Context
Today marked the end of the Home Editing chapter. The focus was on finishing the remaining work, stabilizing the system, and making sure it wouldn’t block future multiplayer support.
Home Editing Completion
I fixed the remaining bugs across the Home_Edit system and brought all related features to a complete, usable state. At this point:
- Placement, movement, surface editing, and removal all behave as intended
- Persistence is reliable
- The Response Menu flows cleanly across all supported actions
This feels like a natural stopping point for Home Editing before shifting focus elsewhere.
Pre-Emptive Multiplayer Refactoring
With Home Editing complete, I moved on to pre-emptive refactoring for multiplayer. The main addition here was a system for managing login grants:
- Initial loadouts can now be changed centrally
- Makes testing significantly easier
- Will be useful for structured playtests and beta testers
This also sets the groundwork for handling different player states in multiplayer scenarios.

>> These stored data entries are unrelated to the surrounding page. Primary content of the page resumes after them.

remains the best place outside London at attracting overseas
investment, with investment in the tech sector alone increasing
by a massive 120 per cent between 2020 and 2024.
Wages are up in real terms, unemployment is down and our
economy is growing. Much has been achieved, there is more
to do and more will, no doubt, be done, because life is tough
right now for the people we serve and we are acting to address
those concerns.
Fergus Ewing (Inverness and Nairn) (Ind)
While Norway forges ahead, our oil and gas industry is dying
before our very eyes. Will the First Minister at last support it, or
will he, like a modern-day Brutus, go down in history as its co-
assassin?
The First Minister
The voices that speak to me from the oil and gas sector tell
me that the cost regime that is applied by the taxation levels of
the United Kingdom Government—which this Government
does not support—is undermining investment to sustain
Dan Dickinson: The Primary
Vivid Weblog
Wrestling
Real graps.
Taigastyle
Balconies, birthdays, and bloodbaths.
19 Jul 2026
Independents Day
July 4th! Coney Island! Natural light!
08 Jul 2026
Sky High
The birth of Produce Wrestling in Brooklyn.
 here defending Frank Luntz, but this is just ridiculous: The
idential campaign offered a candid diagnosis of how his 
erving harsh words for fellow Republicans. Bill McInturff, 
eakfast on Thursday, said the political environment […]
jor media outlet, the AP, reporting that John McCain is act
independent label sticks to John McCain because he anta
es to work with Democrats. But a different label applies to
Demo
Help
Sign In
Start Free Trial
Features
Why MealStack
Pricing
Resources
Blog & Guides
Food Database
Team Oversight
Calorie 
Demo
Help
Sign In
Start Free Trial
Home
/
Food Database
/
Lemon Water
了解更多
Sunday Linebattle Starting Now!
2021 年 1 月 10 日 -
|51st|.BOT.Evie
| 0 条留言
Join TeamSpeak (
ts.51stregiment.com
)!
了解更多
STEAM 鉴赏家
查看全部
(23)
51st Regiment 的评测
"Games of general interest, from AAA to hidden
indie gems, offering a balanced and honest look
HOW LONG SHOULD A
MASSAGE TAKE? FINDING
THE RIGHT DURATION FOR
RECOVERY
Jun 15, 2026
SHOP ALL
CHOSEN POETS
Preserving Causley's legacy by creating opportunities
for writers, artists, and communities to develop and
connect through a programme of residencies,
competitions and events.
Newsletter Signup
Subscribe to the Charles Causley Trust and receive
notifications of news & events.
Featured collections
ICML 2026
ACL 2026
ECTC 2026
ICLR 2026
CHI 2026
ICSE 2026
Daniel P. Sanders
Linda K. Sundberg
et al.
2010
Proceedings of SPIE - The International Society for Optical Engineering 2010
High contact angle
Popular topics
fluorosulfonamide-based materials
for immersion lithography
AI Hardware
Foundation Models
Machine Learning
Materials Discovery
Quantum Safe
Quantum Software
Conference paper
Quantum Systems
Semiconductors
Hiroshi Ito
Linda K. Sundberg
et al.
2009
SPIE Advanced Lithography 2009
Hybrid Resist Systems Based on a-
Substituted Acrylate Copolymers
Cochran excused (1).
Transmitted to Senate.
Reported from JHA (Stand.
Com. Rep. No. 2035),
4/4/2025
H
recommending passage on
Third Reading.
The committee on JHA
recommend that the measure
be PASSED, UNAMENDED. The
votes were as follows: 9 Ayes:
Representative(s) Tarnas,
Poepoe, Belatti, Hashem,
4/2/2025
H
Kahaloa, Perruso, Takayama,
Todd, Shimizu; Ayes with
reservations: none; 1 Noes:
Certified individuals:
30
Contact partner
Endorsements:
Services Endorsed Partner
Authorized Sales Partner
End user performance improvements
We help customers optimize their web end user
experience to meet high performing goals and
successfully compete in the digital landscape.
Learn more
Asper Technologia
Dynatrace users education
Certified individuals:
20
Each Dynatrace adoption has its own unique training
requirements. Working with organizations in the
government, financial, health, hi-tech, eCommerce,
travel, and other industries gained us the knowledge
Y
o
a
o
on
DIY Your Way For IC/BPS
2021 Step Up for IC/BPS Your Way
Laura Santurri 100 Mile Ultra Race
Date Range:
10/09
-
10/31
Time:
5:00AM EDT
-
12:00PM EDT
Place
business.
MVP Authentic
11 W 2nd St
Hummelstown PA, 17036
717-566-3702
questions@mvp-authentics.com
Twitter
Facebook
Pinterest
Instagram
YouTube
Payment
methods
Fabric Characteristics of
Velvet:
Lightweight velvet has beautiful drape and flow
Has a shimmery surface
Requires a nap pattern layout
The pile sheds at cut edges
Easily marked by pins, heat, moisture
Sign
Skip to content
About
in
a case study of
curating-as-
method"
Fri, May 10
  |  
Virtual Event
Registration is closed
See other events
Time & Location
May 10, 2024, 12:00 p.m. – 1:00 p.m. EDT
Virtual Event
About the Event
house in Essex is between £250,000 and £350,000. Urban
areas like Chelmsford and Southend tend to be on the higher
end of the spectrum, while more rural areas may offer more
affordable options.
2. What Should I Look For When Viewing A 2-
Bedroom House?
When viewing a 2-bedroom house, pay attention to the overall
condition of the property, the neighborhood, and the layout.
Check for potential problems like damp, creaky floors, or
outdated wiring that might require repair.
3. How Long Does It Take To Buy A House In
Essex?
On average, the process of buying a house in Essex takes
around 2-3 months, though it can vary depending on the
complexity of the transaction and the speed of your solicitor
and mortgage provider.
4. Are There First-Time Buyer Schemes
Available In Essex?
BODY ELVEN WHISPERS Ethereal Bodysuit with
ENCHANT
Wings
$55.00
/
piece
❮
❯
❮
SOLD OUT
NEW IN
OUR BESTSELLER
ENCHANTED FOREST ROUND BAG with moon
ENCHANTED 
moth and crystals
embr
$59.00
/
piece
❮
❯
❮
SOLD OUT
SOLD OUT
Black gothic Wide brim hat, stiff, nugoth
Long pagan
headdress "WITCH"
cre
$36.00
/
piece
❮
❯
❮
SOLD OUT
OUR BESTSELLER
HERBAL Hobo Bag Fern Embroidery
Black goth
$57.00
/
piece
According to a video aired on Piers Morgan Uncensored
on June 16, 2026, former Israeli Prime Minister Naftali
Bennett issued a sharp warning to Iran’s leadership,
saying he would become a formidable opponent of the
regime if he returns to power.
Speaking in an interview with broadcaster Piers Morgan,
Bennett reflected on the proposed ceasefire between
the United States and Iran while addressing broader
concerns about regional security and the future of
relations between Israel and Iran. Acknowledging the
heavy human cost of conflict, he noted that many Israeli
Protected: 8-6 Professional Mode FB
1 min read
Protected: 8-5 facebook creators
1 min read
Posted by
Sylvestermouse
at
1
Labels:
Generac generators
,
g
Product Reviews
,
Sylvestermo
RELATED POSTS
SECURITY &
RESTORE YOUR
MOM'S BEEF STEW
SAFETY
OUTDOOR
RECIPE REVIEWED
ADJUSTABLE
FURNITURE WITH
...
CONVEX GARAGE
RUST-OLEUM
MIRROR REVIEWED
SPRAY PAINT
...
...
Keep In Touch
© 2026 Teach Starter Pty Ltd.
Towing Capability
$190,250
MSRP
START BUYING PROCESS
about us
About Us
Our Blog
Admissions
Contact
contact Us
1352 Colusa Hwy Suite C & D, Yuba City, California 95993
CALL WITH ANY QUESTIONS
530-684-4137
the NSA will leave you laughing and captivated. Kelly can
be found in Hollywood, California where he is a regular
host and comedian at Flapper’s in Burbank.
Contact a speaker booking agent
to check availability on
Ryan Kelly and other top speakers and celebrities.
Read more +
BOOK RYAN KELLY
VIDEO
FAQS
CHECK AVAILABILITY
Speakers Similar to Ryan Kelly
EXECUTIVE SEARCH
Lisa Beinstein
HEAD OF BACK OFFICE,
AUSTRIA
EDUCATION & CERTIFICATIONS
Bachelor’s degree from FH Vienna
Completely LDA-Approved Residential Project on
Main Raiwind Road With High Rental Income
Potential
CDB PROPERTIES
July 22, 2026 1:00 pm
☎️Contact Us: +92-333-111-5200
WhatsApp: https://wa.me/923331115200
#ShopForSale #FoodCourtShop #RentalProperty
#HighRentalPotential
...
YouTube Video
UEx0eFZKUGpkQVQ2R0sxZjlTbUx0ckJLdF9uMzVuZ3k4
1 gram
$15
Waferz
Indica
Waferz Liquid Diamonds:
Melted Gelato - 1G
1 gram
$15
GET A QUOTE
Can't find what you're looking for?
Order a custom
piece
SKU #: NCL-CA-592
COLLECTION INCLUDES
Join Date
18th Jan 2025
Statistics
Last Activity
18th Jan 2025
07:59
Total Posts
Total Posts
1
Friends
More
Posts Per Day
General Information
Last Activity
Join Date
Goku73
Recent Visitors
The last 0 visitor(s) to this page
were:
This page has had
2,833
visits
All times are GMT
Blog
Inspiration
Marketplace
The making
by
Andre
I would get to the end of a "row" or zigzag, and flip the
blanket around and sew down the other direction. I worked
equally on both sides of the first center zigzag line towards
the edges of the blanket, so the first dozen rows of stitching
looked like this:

Bug Cleanup Across Systems
I also took time to fix bugs that had surfaced in other systems as a side effect of the Home work:
- Farming
- Tools
- Crafting
These were mostly regressions caused by shared components being extended during Home development.

Summary
What I accomplished:
- Completed the Home Editing feature set.
- Fixed remaining Home_Edit bugs.
- Implemented a login grants system for testing and multiplayer prep.
- Cleaned up regressions across farming, tools, and crafting.
What I learned:
- Large feature chapters benefit from a clear end point.
- Multiplayer concerns should be addressed early, even if multiplayer comes later.
- Feature work almost always creates downstream bugs that need intentional cleanup.